**INFORMATION SUPPLIED**.
---

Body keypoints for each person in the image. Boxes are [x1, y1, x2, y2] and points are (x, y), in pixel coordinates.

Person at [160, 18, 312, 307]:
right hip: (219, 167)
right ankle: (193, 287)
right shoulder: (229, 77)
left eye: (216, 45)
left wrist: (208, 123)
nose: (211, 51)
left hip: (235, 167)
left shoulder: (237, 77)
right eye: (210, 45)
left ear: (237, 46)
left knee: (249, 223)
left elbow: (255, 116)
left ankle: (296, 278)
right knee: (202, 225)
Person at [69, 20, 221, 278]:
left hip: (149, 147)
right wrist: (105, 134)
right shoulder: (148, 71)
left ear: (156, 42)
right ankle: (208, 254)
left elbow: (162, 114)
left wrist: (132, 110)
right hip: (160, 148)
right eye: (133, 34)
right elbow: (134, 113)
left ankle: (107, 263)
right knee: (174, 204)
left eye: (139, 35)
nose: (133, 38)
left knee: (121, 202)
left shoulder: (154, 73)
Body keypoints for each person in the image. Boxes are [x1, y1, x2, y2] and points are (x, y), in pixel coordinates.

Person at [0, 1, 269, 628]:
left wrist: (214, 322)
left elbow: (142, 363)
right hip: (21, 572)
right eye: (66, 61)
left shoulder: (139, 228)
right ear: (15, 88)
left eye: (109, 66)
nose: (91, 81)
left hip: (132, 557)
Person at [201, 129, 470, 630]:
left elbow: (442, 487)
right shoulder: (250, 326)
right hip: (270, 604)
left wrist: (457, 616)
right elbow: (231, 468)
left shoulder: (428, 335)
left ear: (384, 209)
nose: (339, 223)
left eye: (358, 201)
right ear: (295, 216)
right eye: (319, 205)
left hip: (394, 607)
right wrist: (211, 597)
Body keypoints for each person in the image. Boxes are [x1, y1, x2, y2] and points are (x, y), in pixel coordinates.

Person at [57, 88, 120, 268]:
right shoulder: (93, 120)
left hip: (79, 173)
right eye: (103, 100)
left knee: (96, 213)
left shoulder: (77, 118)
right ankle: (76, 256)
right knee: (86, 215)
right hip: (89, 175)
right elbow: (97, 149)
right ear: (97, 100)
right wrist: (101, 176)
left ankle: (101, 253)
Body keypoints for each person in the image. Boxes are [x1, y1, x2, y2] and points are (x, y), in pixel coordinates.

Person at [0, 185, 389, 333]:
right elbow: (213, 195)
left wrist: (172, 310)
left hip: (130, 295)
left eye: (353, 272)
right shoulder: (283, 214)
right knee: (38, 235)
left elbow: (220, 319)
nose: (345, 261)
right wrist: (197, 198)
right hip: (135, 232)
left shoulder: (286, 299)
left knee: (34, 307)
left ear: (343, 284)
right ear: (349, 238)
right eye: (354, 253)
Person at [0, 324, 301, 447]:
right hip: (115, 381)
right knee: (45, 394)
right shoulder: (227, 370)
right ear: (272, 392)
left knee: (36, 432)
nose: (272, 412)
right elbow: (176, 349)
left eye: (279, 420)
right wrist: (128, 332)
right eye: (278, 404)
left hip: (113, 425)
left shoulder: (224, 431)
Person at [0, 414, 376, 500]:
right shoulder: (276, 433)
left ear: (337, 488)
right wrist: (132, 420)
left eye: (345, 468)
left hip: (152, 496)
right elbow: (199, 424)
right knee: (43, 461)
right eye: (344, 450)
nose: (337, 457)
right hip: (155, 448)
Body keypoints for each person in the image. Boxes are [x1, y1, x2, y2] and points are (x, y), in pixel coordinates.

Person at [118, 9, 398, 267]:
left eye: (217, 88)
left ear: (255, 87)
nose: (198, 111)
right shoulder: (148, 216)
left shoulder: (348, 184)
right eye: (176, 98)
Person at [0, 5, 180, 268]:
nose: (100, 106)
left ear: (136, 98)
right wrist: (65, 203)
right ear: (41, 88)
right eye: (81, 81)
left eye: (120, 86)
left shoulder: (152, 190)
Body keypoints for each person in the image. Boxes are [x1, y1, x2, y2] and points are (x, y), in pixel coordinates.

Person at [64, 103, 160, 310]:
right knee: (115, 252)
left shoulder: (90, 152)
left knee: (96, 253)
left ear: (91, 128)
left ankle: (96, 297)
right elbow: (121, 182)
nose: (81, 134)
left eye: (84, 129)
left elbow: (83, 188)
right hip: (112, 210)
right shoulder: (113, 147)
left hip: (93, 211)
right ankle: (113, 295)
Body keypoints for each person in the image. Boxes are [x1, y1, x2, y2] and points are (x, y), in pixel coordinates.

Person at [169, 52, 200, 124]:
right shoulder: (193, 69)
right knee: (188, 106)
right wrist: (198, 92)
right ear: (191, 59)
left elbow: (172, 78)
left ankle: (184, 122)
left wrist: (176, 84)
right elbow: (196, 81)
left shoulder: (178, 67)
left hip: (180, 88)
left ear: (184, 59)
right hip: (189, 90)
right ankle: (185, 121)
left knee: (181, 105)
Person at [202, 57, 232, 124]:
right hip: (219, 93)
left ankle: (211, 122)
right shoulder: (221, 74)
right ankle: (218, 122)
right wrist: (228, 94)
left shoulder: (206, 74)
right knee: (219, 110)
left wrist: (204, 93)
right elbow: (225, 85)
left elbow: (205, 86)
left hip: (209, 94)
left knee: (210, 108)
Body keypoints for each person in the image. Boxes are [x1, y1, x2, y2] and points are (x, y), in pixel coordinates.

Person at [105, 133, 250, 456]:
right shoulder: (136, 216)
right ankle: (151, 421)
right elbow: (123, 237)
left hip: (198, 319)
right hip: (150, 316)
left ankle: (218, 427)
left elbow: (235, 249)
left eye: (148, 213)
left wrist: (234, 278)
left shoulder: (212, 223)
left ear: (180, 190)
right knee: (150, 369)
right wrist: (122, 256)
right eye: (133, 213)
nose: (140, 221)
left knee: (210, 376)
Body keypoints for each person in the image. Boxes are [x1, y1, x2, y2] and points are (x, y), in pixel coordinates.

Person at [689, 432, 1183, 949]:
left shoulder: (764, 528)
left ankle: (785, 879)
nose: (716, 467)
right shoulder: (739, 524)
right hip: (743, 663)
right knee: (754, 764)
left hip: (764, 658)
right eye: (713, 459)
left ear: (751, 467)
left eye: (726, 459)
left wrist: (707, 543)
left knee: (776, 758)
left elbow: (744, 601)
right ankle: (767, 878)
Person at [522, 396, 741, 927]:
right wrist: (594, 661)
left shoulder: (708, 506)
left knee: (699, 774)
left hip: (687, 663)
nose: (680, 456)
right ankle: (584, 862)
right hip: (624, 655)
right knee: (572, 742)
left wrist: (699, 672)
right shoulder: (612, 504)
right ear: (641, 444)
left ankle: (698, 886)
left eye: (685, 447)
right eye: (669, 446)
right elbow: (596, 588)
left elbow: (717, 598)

---

**EXERCISE**. Using the data above, reproduce exactly the lines from the line that contains "left ear: (91, 128)" through the line that contains "right ankle: (113, 295)", including both.

**SOLUTION TO THIS EXERCISE**.
left ear: (91, 128)
left ankle: (96, 297)
right elbow: (121, 182)
nose: (81, 134)
left eye: (84, 129)
left elbow: (83, 188)
right hip: (112, 210)
right shoulder: (113, 147)
left hip: (93, 211)
right ankle: (113, 295)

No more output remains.